Let us hope that the detective has, on Islamic grounds, the better argument here. We know that, on grounds of truth, he has the better argument. The principles and traditions of the Jihad are “evil ways and evil ideas.” If a man is truly “no longer a Muslim” when he embraces them, well and good. If he is rather a true Muslim . . . well, so be it.

But that conundrum we still have the luxury of leaving aside. We the people of the Republic are not now obligated, in my judgment, to deliver our republican judgment on the character of the Islamic religion. Many of us knew little about Islam before a certain autumn raid. And it would be a terrible thing for a republic to be forced to give a yea or nay vote on a whole religion and civilization. History is littered with the husks of great kingdoms and peoples, first savaged by the Jihad, then corrupted and enervated by the demands of a defense against it. The Empires of Byzantium and Spain, each in their characteristic way, teach this bitter lesson.

I call it a blessing that it is still within out power, as I perceive, to check the enemy and baffle his plans, here on our shores; to reduce our intercourse and limit our exposure to his madness; to crush his doctrine, his method, his conspiracies; to extirpate from our land the tendrils of the Jihad, and do so without war and repression — this is not yet beyond our power.

So we may still stay our judgment of Islam. But by God it is long past time that we delivered a resounding negative on the doctrine and institution of Jihad: wicked, treasonable, and menacing.

Detective Sediqi, I salute you — as an Atlantan, a Georgian and an American.

Comments (4)

This is a hopeful sign, what you report Mr. Cella. Interesting to me: could a few more events like this (given your commentary) bring about a change in the standard ChesterBellocian assessment of Islam by ChesterBellocians as fundamentally a threat to the Christian West and civilization in general? Will the threat be downgraded to merely the "threat of Jihad", rather than the "threat of Islam"? Should ChesterBellocians be willing to re-think their broad critique of Islam as being essentially militant and jihadist in the light of the kinder, gentler Islam envisioned by such good and worthy citizens as Det. Sadiqi? It just seems to me that this may be what you are advocating, and if so, find it to be an intriguing shift. Are you signaling a shift away from the "essentialist" view towards the attitude that "Islam is what Muslims say it is, how most Muslims practice and conceive of it"?

No.

I've always argued that the sooner to crack down on Jihadist doctrine, with serious legislation, investigation, enforcement, etc., the more likely we are to avoid a broader confrontation with Islam as such. In Europe, for instance, it seems unlikely that such freedom of discretion is still available.

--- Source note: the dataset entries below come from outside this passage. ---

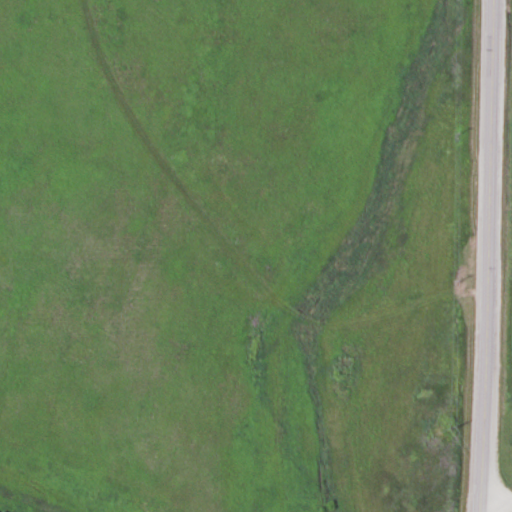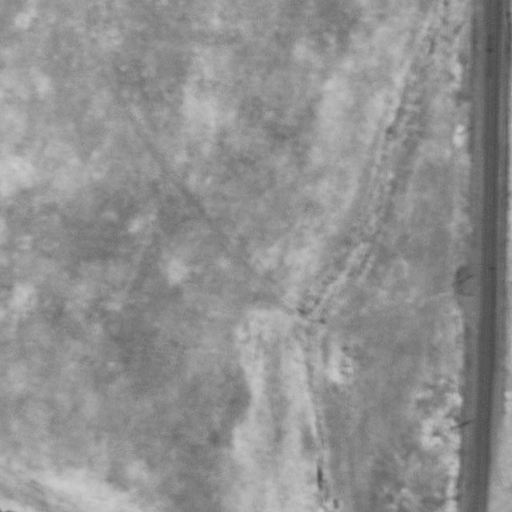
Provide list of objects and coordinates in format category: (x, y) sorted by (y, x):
road: (488, 256)
road: (496, 500)
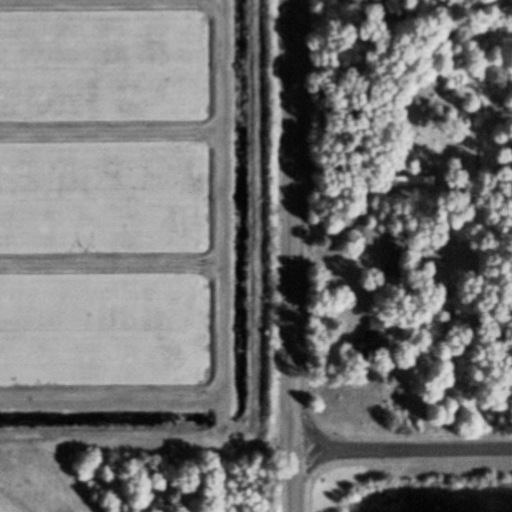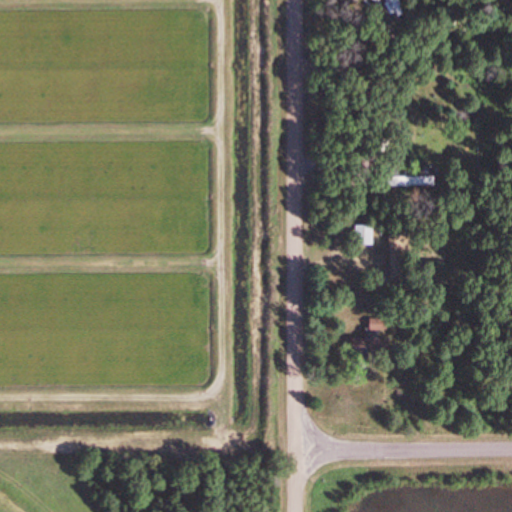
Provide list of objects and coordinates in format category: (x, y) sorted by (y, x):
building: (418, 182)
crop: (121, 210)
building: (365, 236)
building: (401, 253)
road: (295, 256)
building: (380, 326)
building: (373, 345)
road: (404, 449)
crop: (417, 488)
crop: (49, 490)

There is a clear difference, at least in my mind, between abandoning the essentialist position and simply setting the essentialist question aside.

"There is a clear difference, at least in my mind, between abandoning the essentialist position and simply setting the essentialist question aside."

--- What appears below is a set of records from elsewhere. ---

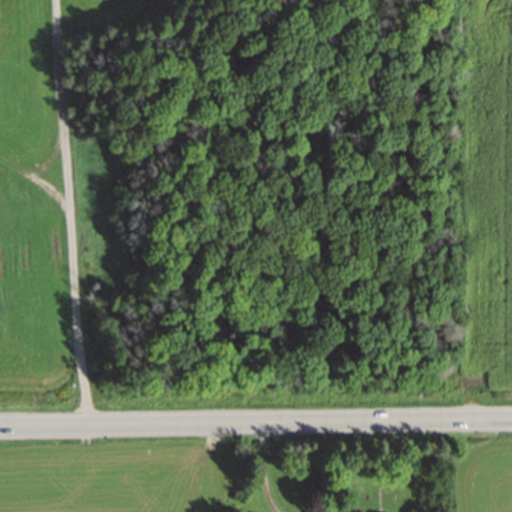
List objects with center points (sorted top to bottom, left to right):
road: (255, 421)
road: (266, 468)
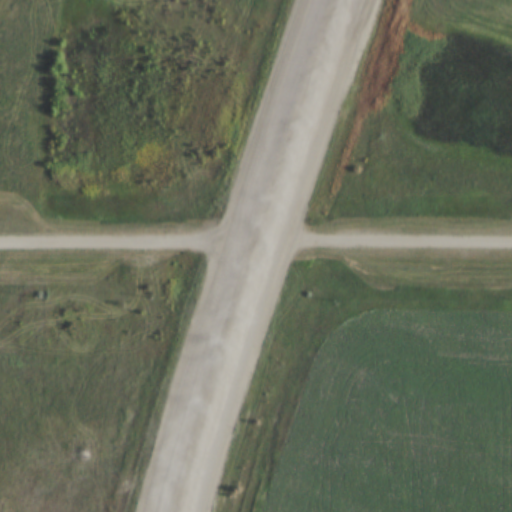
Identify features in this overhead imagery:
road: (313, 23)
road: (290, 118)
road: (255, 238)
road: (224, 375)
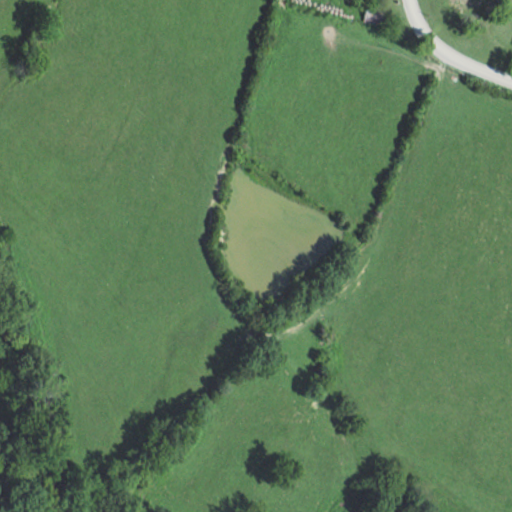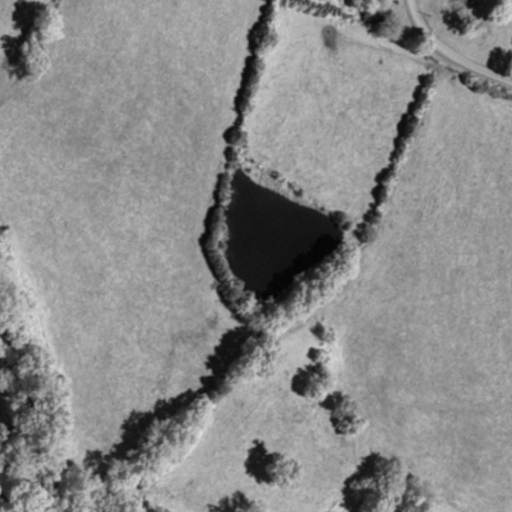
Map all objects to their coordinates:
building: (469, 1)
road: (449, 60)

This is the response I had hoped for, and I agree with it. There is a such a thing as an untimely truth, or perhaps better said, some truths are better said a bit louder at certain times than others.

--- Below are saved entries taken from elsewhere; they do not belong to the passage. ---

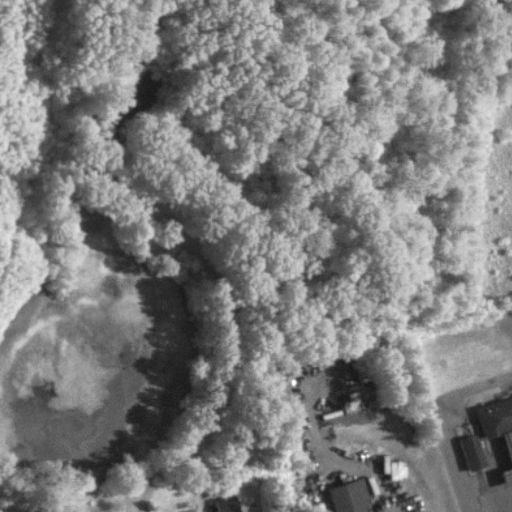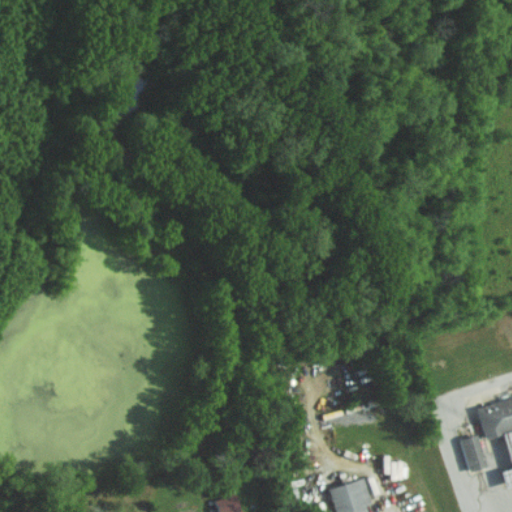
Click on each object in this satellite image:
building: (493, 415)
building: (495, 415)
road: (444, 434)
building: (467, 451)
building: (470, 452)
road: (333, 458)
building: (502, 458)
building: (507, 475)
building: (348, 496)
building: (225, 503)
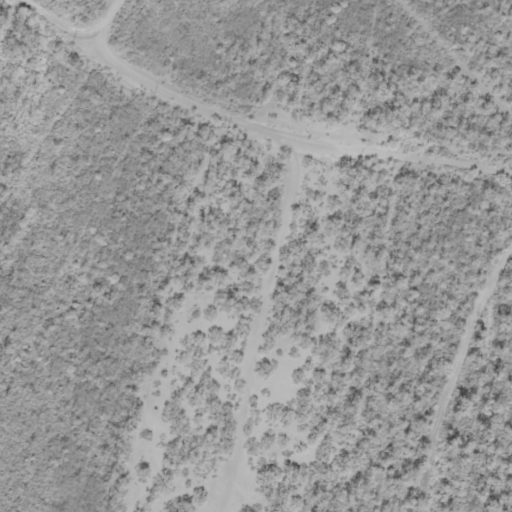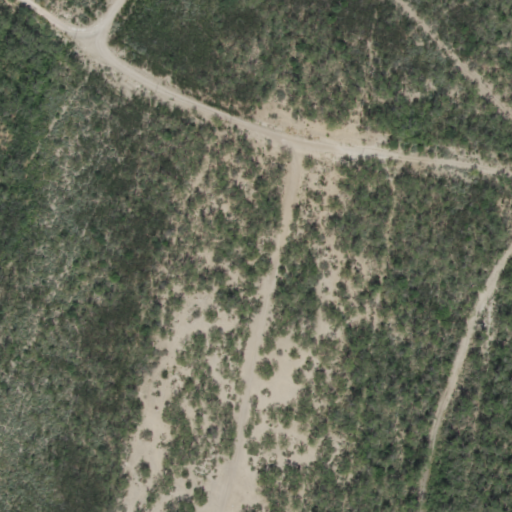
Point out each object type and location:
road: (454, 380)
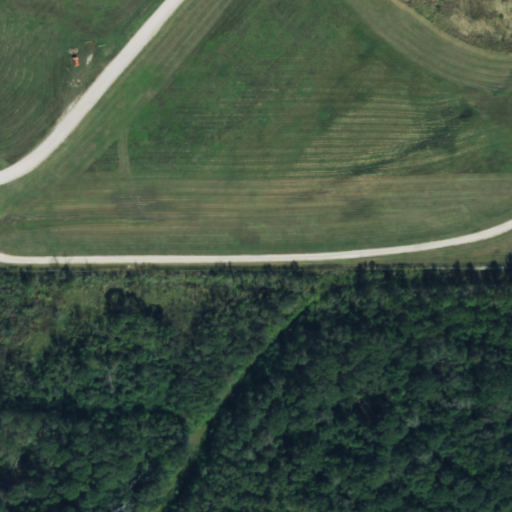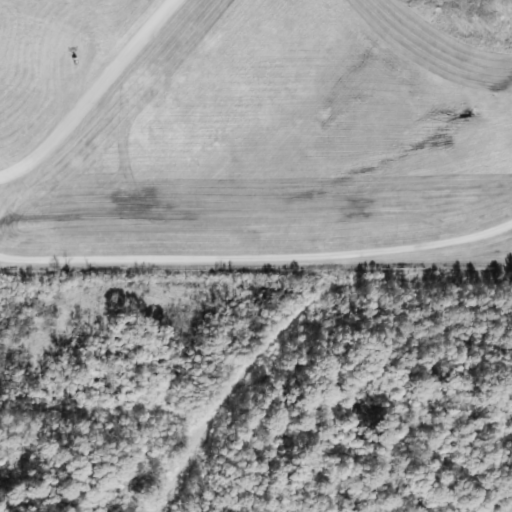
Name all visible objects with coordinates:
road: (97, 264)
road: (291, 323)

And yet society has no problem passing sweeping judgment on other, less desirable religions and their followers. Aside from the fact that those religions, such as the religion of the Aztecs, are more transparently depraved and violent than Islam, society has no problem looking the followers of such religions in the eye and denouncing them as evil for their beliefs (let alone actions). I can't help but think that the only reason Islam gets this free pass is its size. Were it confined to a few million followers worldwide, I doubt it'd be tolerated as a religion, nor would it be respectable to call oneself a Muslim.